WORK ITEM
Can you turn everything in the material below, from the line containing "This keyboarded and encoded edition of the" down to the line containing "##Content Summary##", into a numbered list that leaves out blank lines?

+++++

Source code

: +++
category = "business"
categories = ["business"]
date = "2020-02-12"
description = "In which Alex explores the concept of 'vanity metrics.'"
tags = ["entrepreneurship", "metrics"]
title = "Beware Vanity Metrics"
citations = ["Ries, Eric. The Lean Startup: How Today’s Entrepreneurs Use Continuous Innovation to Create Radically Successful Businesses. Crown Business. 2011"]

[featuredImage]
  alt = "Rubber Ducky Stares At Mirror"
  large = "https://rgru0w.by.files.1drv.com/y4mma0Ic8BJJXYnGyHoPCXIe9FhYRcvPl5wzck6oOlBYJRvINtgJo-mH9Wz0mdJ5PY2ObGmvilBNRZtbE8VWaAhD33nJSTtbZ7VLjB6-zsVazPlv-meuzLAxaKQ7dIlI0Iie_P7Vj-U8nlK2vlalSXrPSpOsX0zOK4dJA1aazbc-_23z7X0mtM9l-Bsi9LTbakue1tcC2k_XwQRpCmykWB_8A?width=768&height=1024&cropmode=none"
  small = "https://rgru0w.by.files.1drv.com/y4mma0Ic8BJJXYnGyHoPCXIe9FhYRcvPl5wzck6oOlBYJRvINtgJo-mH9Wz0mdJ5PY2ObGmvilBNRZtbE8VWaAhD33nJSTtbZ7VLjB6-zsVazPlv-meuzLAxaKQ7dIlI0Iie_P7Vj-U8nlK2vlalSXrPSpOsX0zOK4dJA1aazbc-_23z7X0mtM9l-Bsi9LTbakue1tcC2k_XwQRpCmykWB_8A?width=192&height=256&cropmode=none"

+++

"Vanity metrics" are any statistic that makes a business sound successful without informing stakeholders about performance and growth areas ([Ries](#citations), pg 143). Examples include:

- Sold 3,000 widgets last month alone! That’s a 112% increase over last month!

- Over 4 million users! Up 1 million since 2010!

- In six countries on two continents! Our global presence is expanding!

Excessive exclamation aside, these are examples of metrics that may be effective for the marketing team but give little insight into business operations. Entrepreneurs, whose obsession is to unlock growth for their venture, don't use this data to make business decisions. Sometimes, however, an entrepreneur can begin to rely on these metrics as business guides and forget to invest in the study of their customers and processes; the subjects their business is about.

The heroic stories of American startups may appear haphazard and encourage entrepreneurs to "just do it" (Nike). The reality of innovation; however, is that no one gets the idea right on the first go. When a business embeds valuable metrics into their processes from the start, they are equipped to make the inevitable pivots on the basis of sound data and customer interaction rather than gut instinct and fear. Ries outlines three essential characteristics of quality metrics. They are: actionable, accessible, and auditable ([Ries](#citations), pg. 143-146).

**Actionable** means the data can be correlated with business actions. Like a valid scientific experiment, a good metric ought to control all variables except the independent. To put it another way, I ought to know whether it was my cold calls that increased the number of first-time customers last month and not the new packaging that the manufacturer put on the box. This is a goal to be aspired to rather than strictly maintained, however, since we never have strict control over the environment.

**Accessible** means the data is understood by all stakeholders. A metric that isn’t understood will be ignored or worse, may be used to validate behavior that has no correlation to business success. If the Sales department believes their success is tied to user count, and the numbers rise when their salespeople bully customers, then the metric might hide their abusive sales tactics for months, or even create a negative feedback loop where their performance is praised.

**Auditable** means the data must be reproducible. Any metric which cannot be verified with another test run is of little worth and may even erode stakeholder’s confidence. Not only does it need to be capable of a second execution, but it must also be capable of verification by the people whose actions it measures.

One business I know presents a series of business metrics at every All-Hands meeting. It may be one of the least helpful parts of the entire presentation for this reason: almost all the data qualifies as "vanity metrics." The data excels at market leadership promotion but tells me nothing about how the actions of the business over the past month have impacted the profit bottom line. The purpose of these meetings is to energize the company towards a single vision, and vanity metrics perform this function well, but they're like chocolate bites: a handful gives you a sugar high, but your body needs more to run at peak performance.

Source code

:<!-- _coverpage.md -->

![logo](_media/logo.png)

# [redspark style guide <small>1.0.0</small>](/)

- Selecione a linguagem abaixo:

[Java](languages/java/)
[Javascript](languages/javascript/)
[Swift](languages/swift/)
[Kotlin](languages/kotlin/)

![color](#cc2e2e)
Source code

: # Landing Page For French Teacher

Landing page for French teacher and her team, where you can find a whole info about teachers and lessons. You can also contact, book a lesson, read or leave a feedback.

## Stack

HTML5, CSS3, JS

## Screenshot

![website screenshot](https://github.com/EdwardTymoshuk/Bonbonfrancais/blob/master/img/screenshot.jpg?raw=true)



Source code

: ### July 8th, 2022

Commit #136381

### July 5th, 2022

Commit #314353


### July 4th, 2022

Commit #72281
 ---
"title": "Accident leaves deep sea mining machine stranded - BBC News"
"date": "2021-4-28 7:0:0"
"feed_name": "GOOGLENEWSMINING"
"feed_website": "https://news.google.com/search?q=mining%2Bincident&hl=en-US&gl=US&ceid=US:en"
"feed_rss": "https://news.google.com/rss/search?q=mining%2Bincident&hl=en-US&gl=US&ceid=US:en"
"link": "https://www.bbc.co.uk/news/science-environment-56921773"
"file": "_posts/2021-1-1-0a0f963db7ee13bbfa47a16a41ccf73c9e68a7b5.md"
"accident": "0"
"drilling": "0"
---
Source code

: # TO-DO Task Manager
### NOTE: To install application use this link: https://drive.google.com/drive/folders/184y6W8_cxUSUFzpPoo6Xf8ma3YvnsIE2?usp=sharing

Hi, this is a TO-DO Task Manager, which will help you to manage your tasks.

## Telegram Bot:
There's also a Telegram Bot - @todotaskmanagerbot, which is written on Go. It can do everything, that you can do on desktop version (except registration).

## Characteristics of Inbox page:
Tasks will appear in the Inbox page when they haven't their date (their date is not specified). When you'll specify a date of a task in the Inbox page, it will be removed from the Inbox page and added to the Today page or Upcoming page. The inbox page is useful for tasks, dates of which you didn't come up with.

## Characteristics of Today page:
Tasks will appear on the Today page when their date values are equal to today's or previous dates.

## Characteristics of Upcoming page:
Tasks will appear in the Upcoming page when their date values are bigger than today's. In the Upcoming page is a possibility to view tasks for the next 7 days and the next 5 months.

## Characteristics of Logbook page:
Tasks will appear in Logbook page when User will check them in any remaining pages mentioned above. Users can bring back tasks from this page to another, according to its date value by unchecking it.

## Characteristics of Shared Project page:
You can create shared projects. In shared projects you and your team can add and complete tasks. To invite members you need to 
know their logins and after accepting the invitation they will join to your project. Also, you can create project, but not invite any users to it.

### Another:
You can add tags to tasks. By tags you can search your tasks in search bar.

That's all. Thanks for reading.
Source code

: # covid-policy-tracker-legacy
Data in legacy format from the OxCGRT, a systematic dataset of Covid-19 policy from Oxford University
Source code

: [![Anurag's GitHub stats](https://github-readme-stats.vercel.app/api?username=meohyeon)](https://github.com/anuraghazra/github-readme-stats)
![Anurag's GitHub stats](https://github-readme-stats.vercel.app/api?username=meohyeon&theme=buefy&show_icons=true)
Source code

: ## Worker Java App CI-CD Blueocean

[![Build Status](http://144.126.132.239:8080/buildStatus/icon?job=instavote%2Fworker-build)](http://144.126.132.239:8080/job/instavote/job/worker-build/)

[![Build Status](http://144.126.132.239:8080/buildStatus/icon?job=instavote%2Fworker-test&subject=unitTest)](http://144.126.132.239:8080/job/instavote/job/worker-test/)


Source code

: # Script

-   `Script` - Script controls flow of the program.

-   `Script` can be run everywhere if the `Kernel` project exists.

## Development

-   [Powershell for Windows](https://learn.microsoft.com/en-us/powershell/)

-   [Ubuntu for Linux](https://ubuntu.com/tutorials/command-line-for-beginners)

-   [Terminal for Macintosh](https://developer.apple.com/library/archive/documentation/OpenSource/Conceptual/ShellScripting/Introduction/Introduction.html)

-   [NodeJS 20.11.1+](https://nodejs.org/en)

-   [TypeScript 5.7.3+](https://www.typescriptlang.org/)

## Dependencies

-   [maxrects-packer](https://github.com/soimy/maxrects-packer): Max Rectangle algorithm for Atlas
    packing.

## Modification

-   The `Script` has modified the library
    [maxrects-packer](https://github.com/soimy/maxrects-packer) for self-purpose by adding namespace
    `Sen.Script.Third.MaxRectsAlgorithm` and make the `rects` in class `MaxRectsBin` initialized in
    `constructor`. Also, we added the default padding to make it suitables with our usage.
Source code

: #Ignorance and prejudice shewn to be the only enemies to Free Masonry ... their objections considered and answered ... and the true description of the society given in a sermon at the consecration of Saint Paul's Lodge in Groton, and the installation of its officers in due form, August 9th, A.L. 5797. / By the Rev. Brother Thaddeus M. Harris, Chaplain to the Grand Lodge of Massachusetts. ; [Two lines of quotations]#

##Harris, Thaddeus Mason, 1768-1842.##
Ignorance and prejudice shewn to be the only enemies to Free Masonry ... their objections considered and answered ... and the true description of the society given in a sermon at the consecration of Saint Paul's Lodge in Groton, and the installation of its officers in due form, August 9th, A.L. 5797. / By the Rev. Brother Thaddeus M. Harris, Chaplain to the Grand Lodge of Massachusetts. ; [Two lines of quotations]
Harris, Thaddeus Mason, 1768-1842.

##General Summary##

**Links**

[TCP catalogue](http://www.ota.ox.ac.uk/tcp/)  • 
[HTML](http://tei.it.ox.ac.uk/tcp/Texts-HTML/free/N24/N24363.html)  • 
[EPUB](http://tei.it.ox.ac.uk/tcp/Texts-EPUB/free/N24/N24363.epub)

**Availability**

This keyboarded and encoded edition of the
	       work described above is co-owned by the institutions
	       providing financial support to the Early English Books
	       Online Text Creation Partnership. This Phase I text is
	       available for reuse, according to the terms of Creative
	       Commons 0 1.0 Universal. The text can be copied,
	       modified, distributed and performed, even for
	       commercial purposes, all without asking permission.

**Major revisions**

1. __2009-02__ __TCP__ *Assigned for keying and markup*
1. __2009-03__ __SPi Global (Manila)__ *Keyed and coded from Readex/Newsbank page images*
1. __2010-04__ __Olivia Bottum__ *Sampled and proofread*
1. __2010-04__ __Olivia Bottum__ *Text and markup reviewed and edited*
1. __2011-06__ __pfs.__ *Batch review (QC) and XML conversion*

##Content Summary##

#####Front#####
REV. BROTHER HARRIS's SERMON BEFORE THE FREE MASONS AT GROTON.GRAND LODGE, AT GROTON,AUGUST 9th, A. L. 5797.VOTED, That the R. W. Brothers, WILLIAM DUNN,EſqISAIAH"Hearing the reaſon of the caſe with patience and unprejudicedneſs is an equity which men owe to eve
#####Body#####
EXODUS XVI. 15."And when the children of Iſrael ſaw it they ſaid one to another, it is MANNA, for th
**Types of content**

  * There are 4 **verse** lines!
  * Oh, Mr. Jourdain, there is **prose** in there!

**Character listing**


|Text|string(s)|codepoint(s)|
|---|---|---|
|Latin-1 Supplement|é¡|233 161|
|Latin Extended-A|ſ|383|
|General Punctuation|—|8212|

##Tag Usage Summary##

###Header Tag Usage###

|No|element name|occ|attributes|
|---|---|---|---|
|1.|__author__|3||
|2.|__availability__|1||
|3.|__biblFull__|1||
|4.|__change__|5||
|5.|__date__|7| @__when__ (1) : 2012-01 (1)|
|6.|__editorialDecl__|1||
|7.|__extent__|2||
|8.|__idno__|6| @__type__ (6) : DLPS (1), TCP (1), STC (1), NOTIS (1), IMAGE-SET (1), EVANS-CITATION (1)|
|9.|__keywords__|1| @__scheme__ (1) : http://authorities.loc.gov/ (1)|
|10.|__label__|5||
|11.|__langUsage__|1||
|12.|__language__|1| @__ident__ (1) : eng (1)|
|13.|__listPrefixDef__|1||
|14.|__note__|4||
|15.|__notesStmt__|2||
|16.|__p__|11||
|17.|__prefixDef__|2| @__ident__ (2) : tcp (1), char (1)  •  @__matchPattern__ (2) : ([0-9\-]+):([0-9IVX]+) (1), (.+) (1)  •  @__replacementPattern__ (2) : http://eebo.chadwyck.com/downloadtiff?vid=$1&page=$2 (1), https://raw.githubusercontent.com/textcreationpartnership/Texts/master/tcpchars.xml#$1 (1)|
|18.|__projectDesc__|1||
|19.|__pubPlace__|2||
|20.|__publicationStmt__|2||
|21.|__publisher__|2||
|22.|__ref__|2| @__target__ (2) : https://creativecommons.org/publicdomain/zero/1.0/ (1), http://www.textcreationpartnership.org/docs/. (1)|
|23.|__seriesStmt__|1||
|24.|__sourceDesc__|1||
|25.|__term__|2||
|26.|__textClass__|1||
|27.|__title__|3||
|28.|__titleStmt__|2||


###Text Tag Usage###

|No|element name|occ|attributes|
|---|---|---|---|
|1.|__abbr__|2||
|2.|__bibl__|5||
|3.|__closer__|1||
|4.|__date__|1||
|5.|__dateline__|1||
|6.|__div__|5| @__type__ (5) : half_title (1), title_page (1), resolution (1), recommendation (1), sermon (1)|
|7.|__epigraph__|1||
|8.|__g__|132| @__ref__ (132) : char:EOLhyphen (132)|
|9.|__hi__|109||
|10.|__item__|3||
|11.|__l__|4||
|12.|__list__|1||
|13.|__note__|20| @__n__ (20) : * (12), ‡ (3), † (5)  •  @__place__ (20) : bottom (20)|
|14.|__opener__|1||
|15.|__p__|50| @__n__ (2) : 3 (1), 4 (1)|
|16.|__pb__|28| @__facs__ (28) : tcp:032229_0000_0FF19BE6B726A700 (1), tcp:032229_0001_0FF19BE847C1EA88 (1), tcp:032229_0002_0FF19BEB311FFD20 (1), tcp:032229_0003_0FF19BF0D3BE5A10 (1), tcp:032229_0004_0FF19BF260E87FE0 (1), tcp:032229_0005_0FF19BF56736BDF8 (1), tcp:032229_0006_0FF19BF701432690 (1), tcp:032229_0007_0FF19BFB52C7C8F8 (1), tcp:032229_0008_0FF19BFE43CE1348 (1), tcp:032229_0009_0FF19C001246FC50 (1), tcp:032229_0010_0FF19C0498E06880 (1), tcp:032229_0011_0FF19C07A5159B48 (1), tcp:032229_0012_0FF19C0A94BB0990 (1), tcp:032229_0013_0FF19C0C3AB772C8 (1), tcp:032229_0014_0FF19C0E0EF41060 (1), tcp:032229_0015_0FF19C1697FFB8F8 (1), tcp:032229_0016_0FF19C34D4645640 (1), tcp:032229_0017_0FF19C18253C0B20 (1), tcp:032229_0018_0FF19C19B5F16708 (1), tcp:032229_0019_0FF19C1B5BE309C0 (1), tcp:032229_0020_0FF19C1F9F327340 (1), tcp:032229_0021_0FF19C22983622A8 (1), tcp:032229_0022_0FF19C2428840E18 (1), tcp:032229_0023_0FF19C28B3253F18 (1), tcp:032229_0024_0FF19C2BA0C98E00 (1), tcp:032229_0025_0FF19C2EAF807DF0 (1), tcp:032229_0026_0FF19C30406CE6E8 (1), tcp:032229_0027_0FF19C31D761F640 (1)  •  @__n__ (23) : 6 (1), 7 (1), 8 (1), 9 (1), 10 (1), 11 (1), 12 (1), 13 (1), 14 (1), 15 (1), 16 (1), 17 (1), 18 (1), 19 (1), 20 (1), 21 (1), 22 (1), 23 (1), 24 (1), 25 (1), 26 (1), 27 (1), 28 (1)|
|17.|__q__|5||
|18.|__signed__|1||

+++++

COMPLETED EXERCISE
1. This keyboarded and encoded edition of the
2. 	       work described above is co-owned by the institutions
3. 	       providing financial support to the Early English Books
4. 	       Online Text Creation Partnership. This Phase I text is
5. 	       available for reuse, according to the terms of Creative
6. 	       Commons 0 1.0 Universal. The text can be copied,
7. 	       modified, distributed and performed, even for
8. 	       commercial purposes, all without asking permission.
9. **Major revisions**
10. 1. __2009-02__ __TCP__ *Assigned for keying and markup*
11. 1. __2009-03__ __SPi Global (Manila)__ *Keyed and coded from Readex/Newsbank page images*
12. 1. __2010-04__ __Olivia Bottum__ *Sampled and proofread*
13. 1. __2010-04__ __Olivia Bottum__ *Text and markup reviewed and edited*
14. 1. __2011-06__ __pfs.__ *Batch review (QC) and XML conversion*
15. ##Content Summary##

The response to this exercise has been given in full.